Le leggi sulle maschere durante la Repubblica di Venezia

A Venezia era abitudine utilizzare la maschera per molti mesi dell’anno, per la durata del Carnevale che iniziava il 26 dicembre fino al Mercoledì delle Ceneri, per evitare di essere arrestati in quanto chi la indossava “interpretava un ruolo” e per evitare di trovarsi in affari rischiosi. Con la Repubblica Serenissima venne regolamentato il suo utilizzo, per scongiurare episodi spiacevoli come furti o aggressioni notturne. A partire dal 1339 l’uso della maschera venne proibito durante la notte, successivamente anche all’interno di chiese e monasteri e, infine, vennero stabilite dure pene nei confronti di chi la indossasse fuori dal periodo del Carnevale.

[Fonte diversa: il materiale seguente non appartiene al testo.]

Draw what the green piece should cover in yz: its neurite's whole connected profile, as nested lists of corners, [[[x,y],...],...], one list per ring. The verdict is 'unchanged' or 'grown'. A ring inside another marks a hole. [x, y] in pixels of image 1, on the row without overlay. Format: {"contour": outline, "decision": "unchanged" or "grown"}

Nel Medioevo gusci d’uovo al posto dei coriandoli

L’uso dei Coriandoli, piccoli ritagli di carta colorata, è una tradizione del Carnevale che risale alla fine del 1800. A rivendicare l’invenzione dei coriandoli sono stati i due ingegneri italiani Ettore Fenderi e Enrico Mangili. Prima della loro invenzione, era tradizione del Carnevale durante il Medioevo lanciare gusci d’uovo colorati dai carri e, nel corso del ‘500, usare confetti di zucchero colorati, chiamati per l’appunto “Coriandoli di zucchero colorato“, sostituiti successivamente per limitare i costi da gessetti colorati.